• [REQUIRED ACTION A]:
Print the records from their first line up to and including the line that contains "to keep track", keeping every line as it is.

Segment Start: SUPPLIED PASSAGE

A crucial element in pollutant source control is ensuring that outdoor air intakes do not bring pollutants into the building. Santa Monica has some of the best outdoor air quality in the entire Los Angeles basin, largely due to steady on-shore winds, so treatment of outdoor air is usually necessary only near local sources of air pollution. However, the location of outdoor air intakes and operable windows must be carefully separated from building pollution sources such as cooling towers, combustion appliance vents, vehicle exhausts, plumbing vents and air exhausted from buildings.
Once pollutant source controls are addressed, efficiently filtering supply air and providing generous amounts of outdoor air will help ensure indoor air quality. An HVAC system that is capable of providing more outdoor air than the minimums required by ASHRAE standards helps ensure flexibility and occupant health in future, as building uses and furnishings change.
These efforts can aid the marketability of buildings, with growing awareness and concern about indoor air quality by buyers and lessors. They can also reduce the liability exposure of building developers, designers, builders and managers.
Energy-Efficient HVAC Equipment
Climate-responsive building design reduces heating and cooling loads, and thus the size of HVAC systems and equipment. The cost of smaller equipment often more than offsets the cost of envelope and electrical upgrades aimed at saving energy. Selection of more efficient HVAC equipment can further conserve non-renewable energy, and reduce air pollution from electricity generation and on-site combustion. The efficiency of heating and cooling equipment has improved significantly since the introduction of minimum efficiency regulations such as Title 24 and federal requirements. As demand for better equipment has increased, the cost of energy-efficient HVAC equipment has dropped. However, equipment that exceeds regulated minimums often bears a capital cost premium. This can be balanced by other factors which reduce capital and life-cycle cost, and enhance marketability of the building.:
Smaller heating and cooling loads allow smaller, less expensive HVAC equipment and ductwork.
Chlorofluorocarbon refrigerant production has been banned in most nations, and its use is declining as recycled CFC costs continue to rise dramatically. Hydrochlorofluorocarbon refrigerants are currently permitted, but new production is scheduled to end in 2010, within the lifetime of most of the smaller HVAC equipment typical in Santa Monica buildings. HCFC costs are likely to rise quickly when production ends, just as CFC costs have.
CFC-free chillers, air conditioners and heat pumps are now in widespread use, with excellent efficiencies, and capital costs comparable to those before the end of CFC production. However, HCFC-free equipment is currently not available in a full range of equipment sizes and models. Building design for the long term must consider how HCFC equipment will be replaced in future.

Segment End: SUPPLIED PASSAGE
Segment Start: SOURCE MATERIAL

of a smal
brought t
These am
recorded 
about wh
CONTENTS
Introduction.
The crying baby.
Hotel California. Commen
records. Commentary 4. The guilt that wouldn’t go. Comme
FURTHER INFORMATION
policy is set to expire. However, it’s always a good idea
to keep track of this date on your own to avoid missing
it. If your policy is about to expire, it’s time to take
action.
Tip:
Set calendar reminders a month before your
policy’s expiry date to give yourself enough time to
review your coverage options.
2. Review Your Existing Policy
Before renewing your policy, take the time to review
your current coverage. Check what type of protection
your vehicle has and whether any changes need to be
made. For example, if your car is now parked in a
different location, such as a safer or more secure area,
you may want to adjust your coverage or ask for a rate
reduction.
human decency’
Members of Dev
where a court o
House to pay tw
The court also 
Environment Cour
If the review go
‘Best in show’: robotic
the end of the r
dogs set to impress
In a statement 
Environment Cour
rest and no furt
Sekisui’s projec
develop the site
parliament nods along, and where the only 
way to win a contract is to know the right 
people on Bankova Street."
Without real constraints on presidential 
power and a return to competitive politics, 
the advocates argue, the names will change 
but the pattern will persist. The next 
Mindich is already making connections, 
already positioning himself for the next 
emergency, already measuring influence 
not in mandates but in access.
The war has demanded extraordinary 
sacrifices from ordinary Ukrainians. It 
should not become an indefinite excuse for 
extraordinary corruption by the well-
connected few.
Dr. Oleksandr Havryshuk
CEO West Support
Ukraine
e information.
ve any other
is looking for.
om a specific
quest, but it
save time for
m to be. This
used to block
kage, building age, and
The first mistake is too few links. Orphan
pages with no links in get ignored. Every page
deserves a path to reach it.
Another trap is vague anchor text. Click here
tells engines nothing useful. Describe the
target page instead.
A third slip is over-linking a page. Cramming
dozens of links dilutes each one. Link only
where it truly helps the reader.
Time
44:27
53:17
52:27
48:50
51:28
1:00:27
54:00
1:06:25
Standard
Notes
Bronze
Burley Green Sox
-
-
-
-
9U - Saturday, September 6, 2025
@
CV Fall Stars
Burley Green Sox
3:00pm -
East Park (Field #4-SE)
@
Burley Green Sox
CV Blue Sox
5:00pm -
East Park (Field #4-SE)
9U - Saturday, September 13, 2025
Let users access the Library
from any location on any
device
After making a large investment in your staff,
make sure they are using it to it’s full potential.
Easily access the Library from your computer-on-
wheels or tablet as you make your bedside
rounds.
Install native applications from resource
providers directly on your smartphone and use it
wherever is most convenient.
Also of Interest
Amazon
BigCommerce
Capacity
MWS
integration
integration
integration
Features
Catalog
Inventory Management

Segment End: SOURCE MATERIAL

• [REQUIRED ACTION B]:
In the passage on indoor air quality and HVAC equipment, when is new production of hydrochlorofluorocarbon refrigerants scheduled to end?

• [EXERCISE OUTPUT A]:
of a smal
brought t
These am
recorded 
about wh
CONTENTS
Introduction.
The crying baby.
Hotel California. Commen
records. Commentary 4. The guilt that wouldn’t go. Comme
FURTHER INFORMATION
policy is set to expire. However, it’s always a good idea
to keep track of this date on your own to avoid missing

• [EXERCISE OUTPUT B]:
In 2010.